New Classificatory Schema?

To replicate this obvious farce of a classification elsewhere in the world, the following random exercise is not such an indistinct scenario for universal, everyday, referencing:
 
  • Australia hence becomes “sub-Great Sandy Australia” after the hot deserts that cover much of west and central Australia.
  • East Russia, east of the Urals, becomes “sub-Siberia Asia”.
  • China, Japan and Indonesia are reclassified “sub-Gobi Asia”.
  • Bhutan, Nepal, Pakistan, India, Sri Lanka, Bangladesh, Myanmar, Thailand, Laos, Cambodia and Vietnam become “sub-Himalaya Asia
  • All of Europe is “sub-Arctic Europe”.
  • Most of England, central and southern counties, is renamed “sub-Pennines Europe”.
  • East/southeast France, Italy, Slovenia, Croatia are “sub-Alps Europe
  • The Americas become “sub-Arctic Americas”.
  • All of South America, south of the Amazon, is proclaimed “sub-Amazon South America”; Chile could be “sub-Atacama South America”.
  • Most of New Zealand’s South Island is renamed “sub-Southern Alps New Zealand”.
  • Mexico, Guatemala, Honduras, Nicaragua, Costa Rica and Panama become “sub-Rocky North America”.
  • The entire Caribbean becomes “sub-Appalachian Americas”.            
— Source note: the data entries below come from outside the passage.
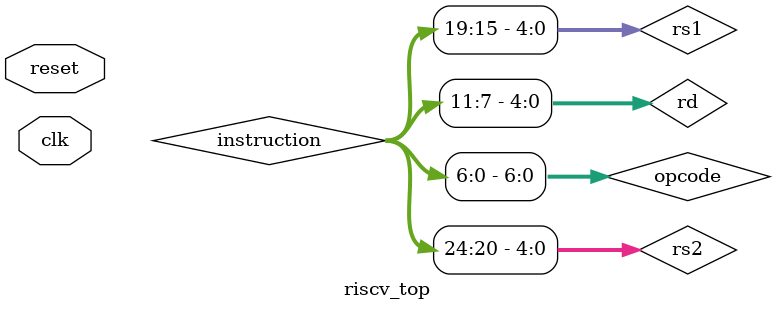
<source format=v>
module riscv_top (
  input wire clk,
  input wire reset
);

  reg [31:0] pc;
  wire [31:0] instruction;
  wire [6:0] opcode;
  wire [4:0] rd, rs1, rs2;
  wire [2:0] funct3;
  wire [6:0] funct7;
  wire [31:0] immediate;

  wire [31:0] reg_data1, reg_data2;
  wire [31:0] alu_result;
  wire [31:0] write_back_data;
  wire [31:0] alu_operand_b;

  wire ctrl_RegWrite, ctrl_ALUSrc, ctrl_Jump;
  wire [3:0] alu_control;

  wire [31:0] next_pc = pc + 32'd4;

  // ================================
  // PROGRAM COUNTER
  // ================================
  always @(posedge clk or posedge reset) begin
    if (reset)
      pc <= 32'b0;
    else if (ctrl_Jump)
      pc <= pc + immediate;  // for jal
    else
      pc <= next_pc;
  end

  // ================================
  // INSTRUCTION MEMORY
  // ================================
  instruction_memory imem_unit (
    .addr(pc),
    .instruction(instruction)
  );

  assign opcode = instruction[6:0];
  assign rd     = instruction[11:7];
  assign funct3 = instruction[14:12];
  assign rs1    = instruction[19:15];
  assign rs2    = instruction[24:20];
  assign funct7 = instruction[31:25];

  // ================================
  // CONTROL UNIT
  // ================================
  control_unit ctrl_unit (
    .opcode(opcode),
    .RegWrite(ctrl_RegWrite),
    .ALUSrc(ctrl_ALUSrc),
    .Jump(ctrl_Jump)
  );

  // ================================
  // REGISTER FILE
  // ================================
  register_file regf_unit (
    .clk(clk),
    .rs1(rs1),
    .rs2(rs2),
    .rd(rd),
    .RegWrite(ctrl_RegWrite),
    .write_data(write_back_data),
    .read_data1(reg_data1),
    .read_data2(reg_data2)
  );

  // ================================
  // IMMEDIATE GENERATOR
  // ================================
  imm_generator immgen_unit (
    .instruction(instruction),
    .imm_out(immediate)
  );

  // ================================
  // ALU CONTROL UNIT
  // ================================
  alu_control aluctrl_unit (
    .opcode(opcode),
    .funct3(funct3),
    .funct7(funct7),
    .alu_ctrl_out(alu_control)
  );

  assign alu_operand_b = ctrl_ALUSrc ? immediate : reg_data2;

  // ================================
  // ALU
  // ================================
  alu alu_unit (
    .a(reg_data1),
    .b(alu_operand_b),
    .alu_ctrl(alu_control),
    .result(alu_result),
    .zero()
  );

  // ================================
  // WRITE BACK
  // ================================
  assign write_back_data = ctrl_Jump ? next_pc : alu_result;
endmodule
</source>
Racist Geopolitical Signature

So, rather than some benign construct, “sub-Saharan Africa” is, in the end, an outlandish nomenclatural code that its users employ to depict an African-led “sovereign” state – anywhere in Africa, as distinct from an Arab-led one. It is the users’ non-inclusion of the Sudan in this grouping (despite its majority African population and geographical location) but its inclusion of South Africa only after the latter’s 1994 liberation that gives the game away! More seriously to the point, “sub-Saharan Africa” is employed to create the stunning effect of a supposedly shrinking African geographical landmass in the popular imagination, coupled with the continent’s supposedly attendant geostrategic global “irrelevance”.

“sub-Saharan Africa” is undoubtedly a racist geopolitical signature in which its users aim repeatedly to present the imagery of the desolation, aridity, and “hopelessness” of a desert environment. This is despite the fact that the overwhelming majority of 1 billion Africans do not live anywhere close to the Sahara, nor are their lives so affected by the implied impact of the very loaded meaning that this dogma intends to convey. Unless this steadily pervasive use of “sub-Saharan Africa” is robustly challenged by rigorous African-centred scholarship and publicity work, its proponents will succeed, eventually, in substituting the name of the continent “Africa” with “sub-Saharan Africa” and the name of its peoples, “Africans”, with “sub-Saharan Africans” or, worse still, “sub-Saharans” in the realm of public memory and reckoning.
 
 
This essay is a slightly updated version of a paper entitled “What is ‘sub-Saharan Africa’?” read by the late Professor Herbert Ekwe-Ekwe at the IDeoGRAMS Conference, University of Leicester, on 14 September 2007.